With his more recent success with more naturalistic crime dramas like A History of Violence (2005) and Eastern Promises (2007), Cronenberg has moved away from the gruesome science fiction horror of his early work.  While still quite violent and brutal, the narratives stay within the natural world, not one of perverse nightmares and fantasy.

The Brood is about psychosis and psychiatry.  Psychiatry that is more therapy than medication.  The embodiment of horrific abuse, repressed anger delved into and unleashed in an embodiment, a violent, vindictive embodiment.  The story is about a father, whose ex-wife is the super-disturbed patient in Oliver Reed’s isolated, radical treatment facility.  While the father fears his ex-wife, trying to protect their daughter, Reed’s treatments unleash a beast, an Id, if you will, not unlike Walter Pidgeon’s Id beast in Forbidden Planet (1956).  It’s just that what is released in The Brood is deformed midget children, dressed in brightly-colored snowsuits.

I mean, what inspired this vision of horror exactly?  Was Cronenberg taking his kids to school when he saw all the little ones dressed in these puffy, colorful outfits when he thought, “Jeez, wouldn’t it be scary if they were little vicious monsters under all that cuteness?”
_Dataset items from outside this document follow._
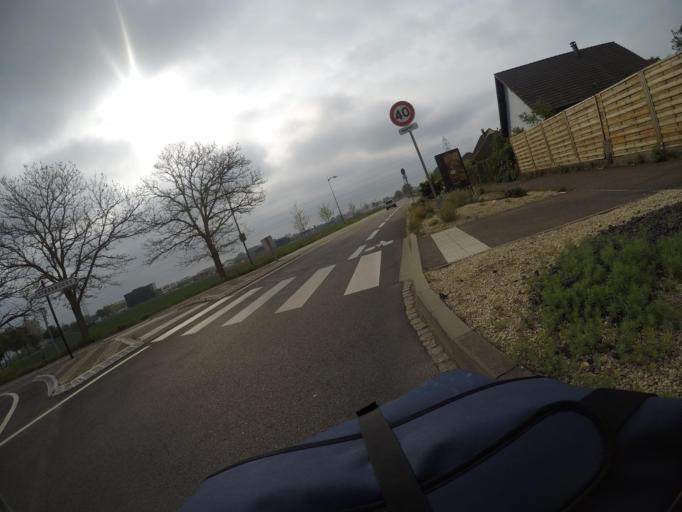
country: FR
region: Alsace
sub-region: Departement du Bas-Rhin
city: Mittelhausbergen
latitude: 48.6119
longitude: 7.6975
It’s well-constructed, and the film develops to a powerful shock moment at the end of the film.  Cronenberg’s interest in the body and diseases played out a lot in his early films, Shivers (1975), Rabid (1977), even up through The Fly (1986).  It’s an interesting trope, particularly as the character Jan Hartog describes it (a great, hilarious cameo performance), about the lymphatic system and cancer, someone whose therapy has deformed and poisoned him.  It’s rich theoretical material, no doubt.  Perhaps more interesting to consider, than to actually have a visceral reaction to.